### Data provided
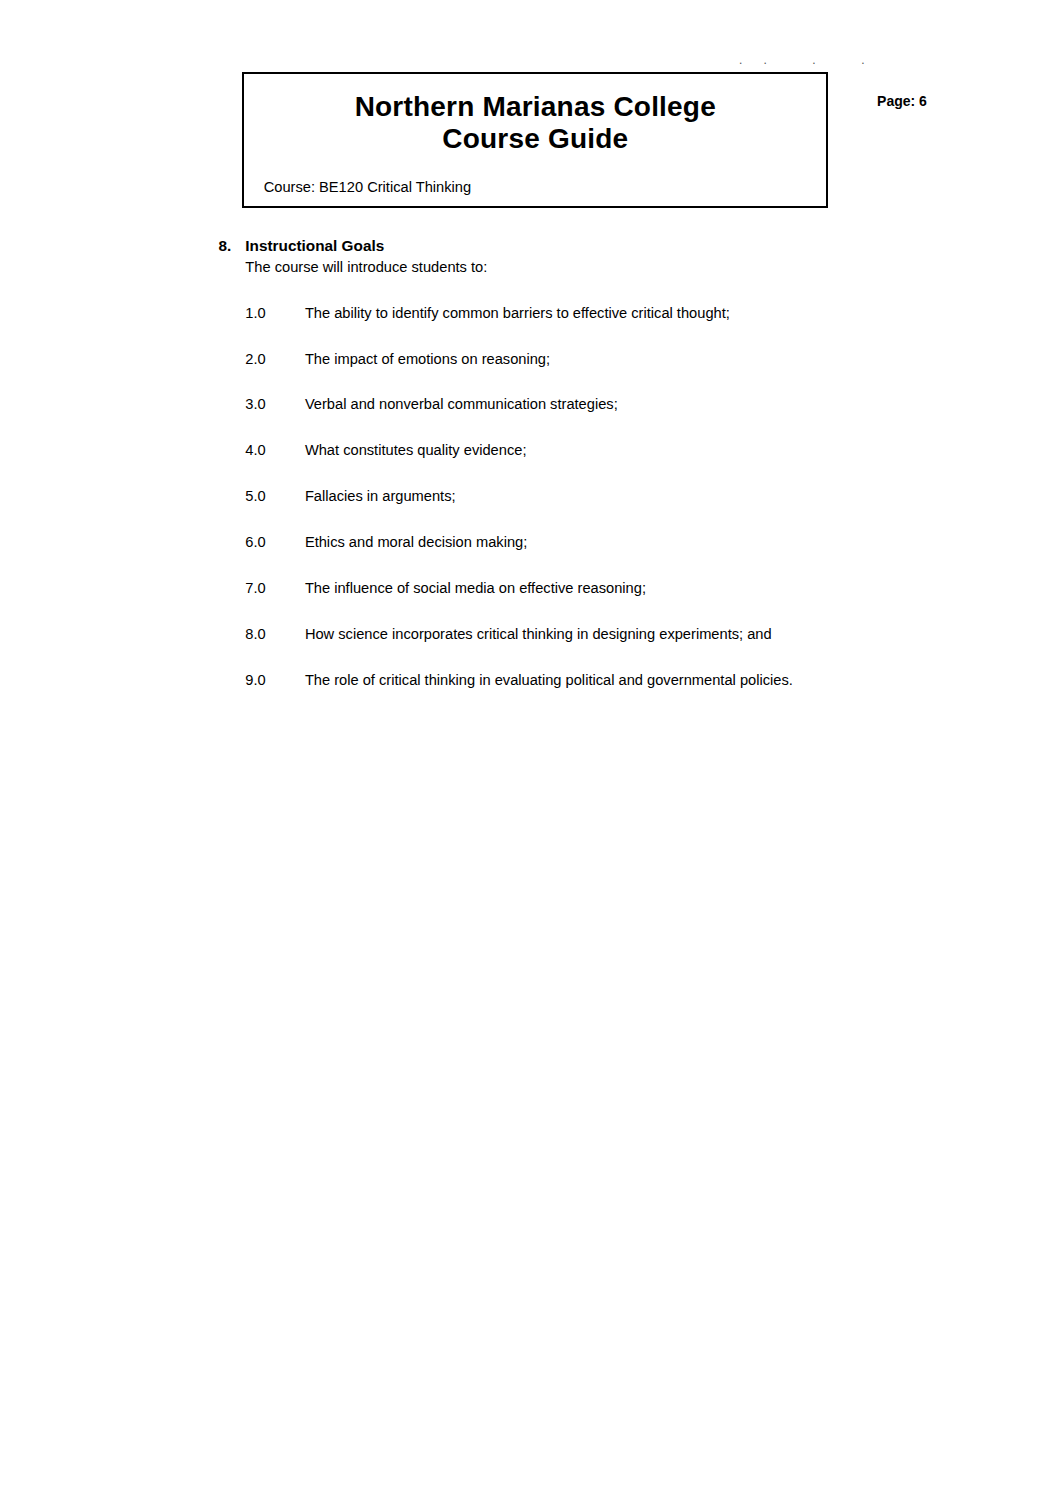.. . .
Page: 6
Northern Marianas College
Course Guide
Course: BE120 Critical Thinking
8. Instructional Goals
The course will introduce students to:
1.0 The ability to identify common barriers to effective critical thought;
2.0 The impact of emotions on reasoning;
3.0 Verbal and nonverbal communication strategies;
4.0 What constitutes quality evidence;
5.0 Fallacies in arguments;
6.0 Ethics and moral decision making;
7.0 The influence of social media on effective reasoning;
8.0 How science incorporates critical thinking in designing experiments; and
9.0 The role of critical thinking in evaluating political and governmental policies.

==

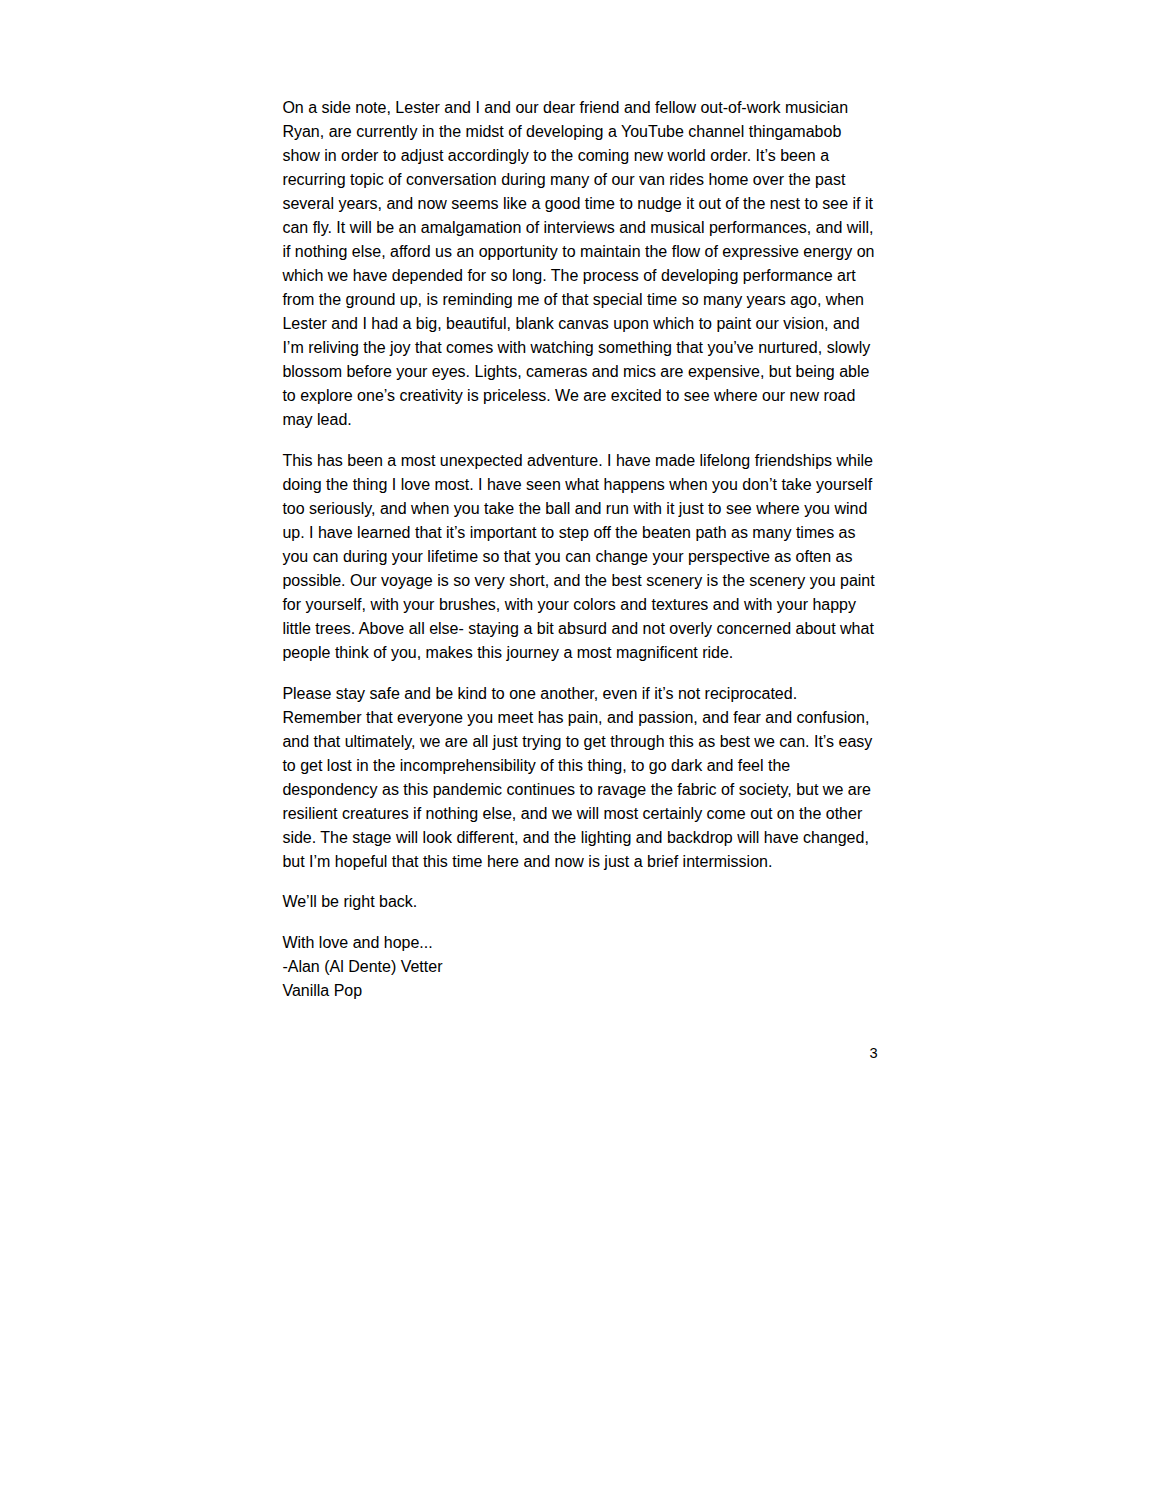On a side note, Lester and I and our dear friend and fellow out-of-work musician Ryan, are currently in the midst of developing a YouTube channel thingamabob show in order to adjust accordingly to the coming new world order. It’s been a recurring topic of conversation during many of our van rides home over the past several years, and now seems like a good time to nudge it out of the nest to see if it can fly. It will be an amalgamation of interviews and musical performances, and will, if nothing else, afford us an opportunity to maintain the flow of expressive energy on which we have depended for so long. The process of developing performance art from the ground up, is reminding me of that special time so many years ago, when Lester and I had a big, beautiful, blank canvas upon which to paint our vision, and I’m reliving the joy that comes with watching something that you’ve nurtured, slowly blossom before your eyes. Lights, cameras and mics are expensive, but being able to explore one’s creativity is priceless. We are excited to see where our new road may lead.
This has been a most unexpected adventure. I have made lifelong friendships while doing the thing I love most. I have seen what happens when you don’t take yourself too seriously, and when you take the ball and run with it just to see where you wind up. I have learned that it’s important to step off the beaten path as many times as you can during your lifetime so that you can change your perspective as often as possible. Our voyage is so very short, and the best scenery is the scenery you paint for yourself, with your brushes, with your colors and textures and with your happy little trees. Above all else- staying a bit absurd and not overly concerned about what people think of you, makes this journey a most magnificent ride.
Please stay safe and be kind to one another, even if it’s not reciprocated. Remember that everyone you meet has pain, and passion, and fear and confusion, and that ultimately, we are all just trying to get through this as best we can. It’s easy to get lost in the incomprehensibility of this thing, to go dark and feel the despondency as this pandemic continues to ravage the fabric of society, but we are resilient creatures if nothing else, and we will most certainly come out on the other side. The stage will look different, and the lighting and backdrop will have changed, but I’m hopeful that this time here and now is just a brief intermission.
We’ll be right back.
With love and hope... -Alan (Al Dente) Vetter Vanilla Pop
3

### Problem details
Which lines above run from the one containing "6.0 Ethics and moral decision making;" to the one containing "9.0 The role"? Give them again exactly, both ends included.

### Problem solution
6.0 Ethics and moral decision making;
7.0 The influence of social media on effective reasoning;
8.0 How science incorporates critical thinking in designing experiments; and
9.0 The role of critical thinking in evaluating political and governmental policies.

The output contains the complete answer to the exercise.